[[ Passage open ]]
New marketing rule
Lawyers must take care in marketing track record or testimonials
A new rule passed by the Benchers in April prohibits lawyers from stating or implying in any marketing activity that they are aggressive, and sets requirements for lawyers when advertising their past successes or when using testimonials.
The changes are set out in new Rule 4.2 in Chapter 14 "Marketing of Legal Services" of the Professional Conduct Handbook. That Rule reads:
4.2 A lawyer must not do any of the following in any marketing activity:
(a) state or imply that the lawyer is aggressive,
(b) state an amount of money that the lawyer has recovered for a client or refer to the lawyer’s degree of success in past cases, unless such statement is accompanied by a further statement that past results are not necessarily indicative of future results and that the amount recovered and other litigation outcomes will vary according to the facts in individual cases,
(c) use a testimonial unless the content of the testimonial complies with Rule 4.
Rules 4 and 4.1 set the context for all lawyer marketing activities and state:
4. Any marketing activity undertaken or authorized by a lawyer must not be:
(d) reasonably capable of misleading the recipient or intended recipient, or
(e) contrary to the best interests of the public or to the maintenance of a high standard of professionalism.
4.1 Any marketing activity undertaken or authorized by a lawyer must be in keeping with the dignity and reputation of an honourable profession.
Last year the Benchers had planned to bring into effect more restrictive provisions than those now in Rule 4.2. Lawyers would not only be barred from implying they are aggressive, they would have been prohibited from stating their success in past cases or using testimonials in marketing.
The reason for restrictions is to ensure that marketing is not misleading or unseemly and does not bring the profession into disrepute.
The Ethics Committee has noted that statements of past recoveries (in the absence of other information) provide the public with no rational basis to decide whether or not to retain a lawyer. For example, a statement that a lawyer has recovered a $1 million judgment for a client is misleading if the client has no way to assess whether that was a reasonable recovery in the circumstances.
[[ Passage closed ]]
[[ Extracted material open ]]
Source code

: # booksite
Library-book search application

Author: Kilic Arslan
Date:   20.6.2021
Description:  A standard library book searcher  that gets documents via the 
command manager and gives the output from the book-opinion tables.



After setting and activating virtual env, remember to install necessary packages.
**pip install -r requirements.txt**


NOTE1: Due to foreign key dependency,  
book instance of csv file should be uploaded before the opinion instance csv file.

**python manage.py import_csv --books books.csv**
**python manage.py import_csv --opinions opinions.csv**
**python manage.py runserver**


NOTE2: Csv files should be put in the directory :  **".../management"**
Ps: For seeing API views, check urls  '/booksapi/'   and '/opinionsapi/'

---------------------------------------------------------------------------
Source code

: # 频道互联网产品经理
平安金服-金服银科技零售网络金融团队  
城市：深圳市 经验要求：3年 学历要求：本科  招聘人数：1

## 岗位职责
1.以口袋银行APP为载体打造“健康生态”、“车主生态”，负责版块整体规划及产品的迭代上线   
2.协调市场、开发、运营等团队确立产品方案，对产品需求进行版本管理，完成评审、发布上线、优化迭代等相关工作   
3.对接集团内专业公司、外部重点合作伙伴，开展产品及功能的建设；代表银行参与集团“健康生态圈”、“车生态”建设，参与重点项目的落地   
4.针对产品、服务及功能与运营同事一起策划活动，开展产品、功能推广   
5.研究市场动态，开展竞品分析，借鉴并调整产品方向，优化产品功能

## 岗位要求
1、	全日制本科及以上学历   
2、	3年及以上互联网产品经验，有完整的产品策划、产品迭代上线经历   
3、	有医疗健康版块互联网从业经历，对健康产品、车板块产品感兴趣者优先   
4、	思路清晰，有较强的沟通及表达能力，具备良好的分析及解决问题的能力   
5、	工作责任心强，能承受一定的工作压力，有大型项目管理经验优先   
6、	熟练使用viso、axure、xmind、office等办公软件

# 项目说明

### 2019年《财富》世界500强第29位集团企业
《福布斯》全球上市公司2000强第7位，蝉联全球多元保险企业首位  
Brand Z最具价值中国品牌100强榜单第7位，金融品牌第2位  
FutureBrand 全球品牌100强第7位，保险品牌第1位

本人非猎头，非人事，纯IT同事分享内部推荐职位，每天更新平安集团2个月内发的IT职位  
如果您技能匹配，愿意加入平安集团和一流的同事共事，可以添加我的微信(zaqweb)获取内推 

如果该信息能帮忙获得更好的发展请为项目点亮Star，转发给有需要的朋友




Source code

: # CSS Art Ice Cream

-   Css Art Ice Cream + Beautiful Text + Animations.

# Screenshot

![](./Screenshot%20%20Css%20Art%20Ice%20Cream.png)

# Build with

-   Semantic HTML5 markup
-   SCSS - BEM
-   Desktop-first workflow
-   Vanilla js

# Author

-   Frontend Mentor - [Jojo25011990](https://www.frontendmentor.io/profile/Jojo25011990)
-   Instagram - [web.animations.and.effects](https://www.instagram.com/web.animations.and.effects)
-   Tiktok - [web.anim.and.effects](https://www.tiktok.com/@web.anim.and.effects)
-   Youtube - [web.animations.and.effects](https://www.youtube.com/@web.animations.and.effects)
[[ Extracted material closed ]]
To do
A) Please quote the marketing rule passage from "New marketing rule" up to and including "when using testimonials.".
B) Answer these questions using the marketing rule passage.
(i) Who passed the new rule, and in which month?
(ii) In which chapter of the Professional Conduct Handbook is Rule 4.2 set out?
(iii) When no other information is given, what do statements of past recoveries fail to give the public, according to the Ethics Committee?

Problem solutions
A)
New marketing rule
Lawyers must take care in marketing track record or testimonials
A new rule passed by the Benchers in April prohibits lawyers from stating or implying in any marketing activity that they are aggressive, and sets requirements for lawyers when advertising their past successes or when using testimonials.

B)
(i) The Benchers passed it in April.
(ii) Chapter 14, "Marketing of Legal Services."
(iii) They give the public no rational basis to decide whether or not to retain a lawyer.